Generally, only limited costs are recoverable in claims allocated to the small claims track, being claims such as debt claims below £5,000. If there is a contractual provision relating to such costs though, they may still be recoverable.
In Shaw v Nine Regions Ltd, the Recorder hearing a claim based upon a loan agreement regulated by the Consumer Credit Act 1974 for £3,000 refused to allow the successful defendant its legal costs. This was despite there being a contractual provision in the loan agreement between the parties that the defendant could claim its legal costs incurred in enforcing the agreement or taking/defending court action. The defendant appealed. The claimant argued that the small claim rule should apply which provides for recovery of only very limited costs.
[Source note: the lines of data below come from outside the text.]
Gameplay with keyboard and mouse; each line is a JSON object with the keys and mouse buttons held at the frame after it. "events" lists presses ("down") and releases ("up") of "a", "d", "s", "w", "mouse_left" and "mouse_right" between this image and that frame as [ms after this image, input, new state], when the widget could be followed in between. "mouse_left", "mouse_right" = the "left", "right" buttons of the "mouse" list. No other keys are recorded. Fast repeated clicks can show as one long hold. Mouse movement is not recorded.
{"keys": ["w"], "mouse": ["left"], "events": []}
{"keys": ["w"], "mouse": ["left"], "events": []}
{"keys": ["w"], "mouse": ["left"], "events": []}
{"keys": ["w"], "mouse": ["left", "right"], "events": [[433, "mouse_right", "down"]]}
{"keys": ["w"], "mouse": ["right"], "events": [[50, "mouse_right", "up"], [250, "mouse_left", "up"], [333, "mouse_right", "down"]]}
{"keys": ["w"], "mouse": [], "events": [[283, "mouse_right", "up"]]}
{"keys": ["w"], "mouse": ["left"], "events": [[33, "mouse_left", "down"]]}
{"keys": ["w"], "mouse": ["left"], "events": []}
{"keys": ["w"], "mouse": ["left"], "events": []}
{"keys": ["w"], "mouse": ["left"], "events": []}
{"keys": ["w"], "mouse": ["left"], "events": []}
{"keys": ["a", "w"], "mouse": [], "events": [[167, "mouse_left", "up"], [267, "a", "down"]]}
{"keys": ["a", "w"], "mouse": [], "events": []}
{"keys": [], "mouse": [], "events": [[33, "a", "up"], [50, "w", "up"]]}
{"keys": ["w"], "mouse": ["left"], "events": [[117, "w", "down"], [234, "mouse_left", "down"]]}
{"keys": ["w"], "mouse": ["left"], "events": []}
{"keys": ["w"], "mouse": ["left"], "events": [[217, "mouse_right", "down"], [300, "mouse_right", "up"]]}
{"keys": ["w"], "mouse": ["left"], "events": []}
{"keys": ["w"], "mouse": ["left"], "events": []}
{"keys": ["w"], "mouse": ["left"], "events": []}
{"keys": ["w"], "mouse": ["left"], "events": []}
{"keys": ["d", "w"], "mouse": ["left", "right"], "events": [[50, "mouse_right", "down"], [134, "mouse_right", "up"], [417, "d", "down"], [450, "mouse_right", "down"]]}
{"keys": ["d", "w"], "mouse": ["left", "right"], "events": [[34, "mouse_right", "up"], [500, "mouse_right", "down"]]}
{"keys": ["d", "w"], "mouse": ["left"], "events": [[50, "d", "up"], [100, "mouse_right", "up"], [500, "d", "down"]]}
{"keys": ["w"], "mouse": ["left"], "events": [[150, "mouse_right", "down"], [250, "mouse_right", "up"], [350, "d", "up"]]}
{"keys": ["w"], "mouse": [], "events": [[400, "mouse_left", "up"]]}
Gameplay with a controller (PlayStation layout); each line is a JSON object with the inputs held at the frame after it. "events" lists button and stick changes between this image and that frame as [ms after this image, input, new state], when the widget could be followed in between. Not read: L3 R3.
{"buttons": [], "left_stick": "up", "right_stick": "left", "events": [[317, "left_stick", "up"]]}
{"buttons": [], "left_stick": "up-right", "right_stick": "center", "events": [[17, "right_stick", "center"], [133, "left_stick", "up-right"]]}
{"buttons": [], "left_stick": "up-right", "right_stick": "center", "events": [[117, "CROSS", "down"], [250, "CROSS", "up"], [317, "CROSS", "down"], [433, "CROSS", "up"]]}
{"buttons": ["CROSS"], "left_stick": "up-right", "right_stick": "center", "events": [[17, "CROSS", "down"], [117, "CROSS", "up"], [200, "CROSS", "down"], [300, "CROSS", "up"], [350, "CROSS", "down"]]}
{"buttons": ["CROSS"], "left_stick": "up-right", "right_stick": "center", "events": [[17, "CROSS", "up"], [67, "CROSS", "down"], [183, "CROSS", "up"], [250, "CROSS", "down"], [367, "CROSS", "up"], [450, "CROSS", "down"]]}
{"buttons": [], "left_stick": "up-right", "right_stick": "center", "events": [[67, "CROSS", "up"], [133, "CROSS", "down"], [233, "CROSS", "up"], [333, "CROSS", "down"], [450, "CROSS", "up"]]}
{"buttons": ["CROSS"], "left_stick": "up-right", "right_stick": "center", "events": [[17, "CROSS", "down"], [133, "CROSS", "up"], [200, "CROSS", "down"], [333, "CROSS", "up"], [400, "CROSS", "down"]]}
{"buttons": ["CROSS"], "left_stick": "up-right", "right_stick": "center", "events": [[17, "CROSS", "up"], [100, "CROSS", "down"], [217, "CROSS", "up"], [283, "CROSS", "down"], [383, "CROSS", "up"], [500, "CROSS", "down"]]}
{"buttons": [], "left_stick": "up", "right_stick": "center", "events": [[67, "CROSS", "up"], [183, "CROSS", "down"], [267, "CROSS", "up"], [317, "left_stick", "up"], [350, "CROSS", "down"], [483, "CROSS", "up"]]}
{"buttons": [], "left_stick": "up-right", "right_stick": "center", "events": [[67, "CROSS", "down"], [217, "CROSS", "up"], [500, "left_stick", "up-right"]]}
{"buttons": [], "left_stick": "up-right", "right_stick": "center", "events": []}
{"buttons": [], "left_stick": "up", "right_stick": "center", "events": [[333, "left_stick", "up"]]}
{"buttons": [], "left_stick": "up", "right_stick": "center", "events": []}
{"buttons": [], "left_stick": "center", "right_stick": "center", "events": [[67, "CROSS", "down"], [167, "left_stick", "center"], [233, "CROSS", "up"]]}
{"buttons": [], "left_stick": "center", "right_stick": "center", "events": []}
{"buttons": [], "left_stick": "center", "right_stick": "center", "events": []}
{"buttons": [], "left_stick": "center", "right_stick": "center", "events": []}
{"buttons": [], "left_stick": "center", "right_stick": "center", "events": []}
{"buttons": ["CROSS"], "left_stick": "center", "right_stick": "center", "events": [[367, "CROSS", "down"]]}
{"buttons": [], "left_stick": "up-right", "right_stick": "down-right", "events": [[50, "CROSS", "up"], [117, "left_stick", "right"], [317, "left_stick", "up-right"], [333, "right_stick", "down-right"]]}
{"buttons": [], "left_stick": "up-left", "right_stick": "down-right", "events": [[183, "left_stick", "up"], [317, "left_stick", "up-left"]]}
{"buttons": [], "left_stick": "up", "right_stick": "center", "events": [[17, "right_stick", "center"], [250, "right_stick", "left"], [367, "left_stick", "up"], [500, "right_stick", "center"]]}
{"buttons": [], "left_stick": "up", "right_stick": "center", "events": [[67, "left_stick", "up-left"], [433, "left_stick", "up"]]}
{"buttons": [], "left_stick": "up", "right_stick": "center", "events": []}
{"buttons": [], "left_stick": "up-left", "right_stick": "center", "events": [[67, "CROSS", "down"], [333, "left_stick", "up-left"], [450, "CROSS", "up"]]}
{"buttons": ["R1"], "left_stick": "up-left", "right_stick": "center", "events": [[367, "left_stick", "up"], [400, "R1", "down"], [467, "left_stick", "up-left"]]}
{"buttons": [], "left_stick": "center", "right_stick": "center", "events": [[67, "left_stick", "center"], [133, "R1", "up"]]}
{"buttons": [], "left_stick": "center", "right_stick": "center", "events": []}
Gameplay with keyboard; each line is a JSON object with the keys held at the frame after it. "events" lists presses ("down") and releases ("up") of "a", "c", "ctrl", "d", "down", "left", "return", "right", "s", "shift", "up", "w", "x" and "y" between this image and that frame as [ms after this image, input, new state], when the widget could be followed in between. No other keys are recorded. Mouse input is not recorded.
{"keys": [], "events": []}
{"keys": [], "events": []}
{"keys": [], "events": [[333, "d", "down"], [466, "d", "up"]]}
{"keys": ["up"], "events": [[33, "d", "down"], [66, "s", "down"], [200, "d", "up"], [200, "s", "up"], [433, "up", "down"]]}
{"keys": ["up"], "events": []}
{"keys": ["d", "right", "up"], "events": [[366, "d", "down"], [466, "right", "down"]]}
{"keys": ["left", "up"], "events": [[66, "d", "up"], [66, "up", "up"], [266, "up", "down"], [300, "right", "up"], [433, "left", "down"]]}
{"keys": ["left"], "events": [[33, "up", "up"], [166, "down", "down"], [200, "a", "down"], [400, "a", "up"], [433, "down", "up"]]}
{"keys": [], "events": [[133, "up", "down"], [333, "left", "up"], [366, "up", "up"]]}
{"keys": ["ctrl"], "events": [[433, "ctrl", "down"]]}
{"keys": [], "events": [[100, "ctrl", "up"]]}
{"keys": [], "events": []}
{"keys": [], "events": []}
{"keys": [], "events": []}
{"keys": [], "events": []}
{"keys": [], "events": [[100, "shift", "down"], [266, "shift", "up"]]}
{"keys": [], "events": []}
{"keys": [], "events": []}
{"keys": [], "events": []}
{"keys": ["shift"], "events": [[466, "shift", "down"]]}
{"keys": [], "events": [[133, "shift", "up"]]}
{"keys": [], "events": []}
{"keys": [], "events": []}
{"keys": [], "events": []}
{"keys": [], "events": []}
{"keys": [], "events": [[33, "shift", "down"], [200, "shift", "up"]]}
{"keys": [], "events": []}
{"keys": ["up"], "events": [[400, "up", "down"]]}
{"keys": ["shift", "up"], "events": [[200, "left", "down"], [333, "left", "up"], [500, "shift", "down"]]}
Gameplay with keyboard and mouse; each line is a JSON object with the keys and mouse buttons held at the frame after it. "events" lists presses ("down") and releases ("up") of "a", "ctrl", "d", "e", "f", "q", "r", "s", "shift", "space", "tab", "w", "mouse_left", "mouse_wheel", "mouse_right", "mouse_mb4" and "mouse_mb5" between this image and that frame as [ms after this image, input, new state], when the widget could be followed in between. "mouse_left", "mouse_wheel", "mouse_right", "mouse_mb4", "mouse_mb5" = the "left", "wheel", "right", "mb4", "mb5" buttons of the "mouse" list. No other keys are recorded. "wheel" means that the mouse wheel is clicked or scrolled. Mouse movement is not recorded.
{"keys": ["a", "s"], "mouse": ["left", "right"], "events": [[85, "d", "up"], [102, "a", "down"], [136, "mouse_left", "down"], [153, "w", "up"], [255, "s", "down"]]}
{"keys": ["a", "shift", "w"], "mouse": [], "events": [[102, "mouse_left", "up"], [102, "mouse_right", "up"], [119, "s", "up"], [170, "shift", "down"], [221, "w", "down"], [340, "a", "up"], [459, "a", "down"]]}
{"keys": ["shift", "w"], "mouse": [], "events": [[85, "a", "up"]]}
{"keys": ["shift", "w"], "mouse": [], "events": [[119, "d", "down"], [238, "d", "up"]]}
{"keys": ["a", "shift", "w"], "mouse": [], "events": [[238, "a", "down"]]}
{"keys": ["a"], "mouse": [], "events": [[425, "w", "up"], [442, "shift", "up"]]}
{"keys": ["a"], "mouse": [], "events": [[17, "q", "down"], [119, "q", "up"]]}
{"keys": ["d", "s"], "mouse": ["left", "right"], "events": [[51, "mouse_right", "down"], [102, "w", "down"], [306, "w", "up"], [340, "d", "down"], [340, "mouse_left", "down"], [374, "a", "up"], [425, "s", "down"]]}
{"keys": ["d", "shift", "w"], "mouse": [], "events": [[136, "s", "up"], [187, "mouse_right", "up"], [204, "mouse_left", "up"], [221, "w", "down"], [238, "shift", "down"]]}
Alternatively, he argued that the contractual term as to costs was void and unenforceable under the Unfair Terms in Consumer Contract Regulations 1999 (the Regulations).
The judge held that although regulation 5 of the Regulations did appear to apply to the term in question as it was not individually negotiated, the term was entirely reasonable and caused no imbalance in the parties' rights and obligations to the detriment of the consumer. It did not exclude or hinder the claimant's right to take legal action or exercise any other legal remedy. The judge awarded the defendant its costs of the appeal and below.
Things to consider
Where a case is proceeding in the small claims track and is based upon a contract, consideration should be given as to whether there is a term in the contract that might provide for costs to be recovered by the successful party. If it doesn't the usual costs provisions will apply.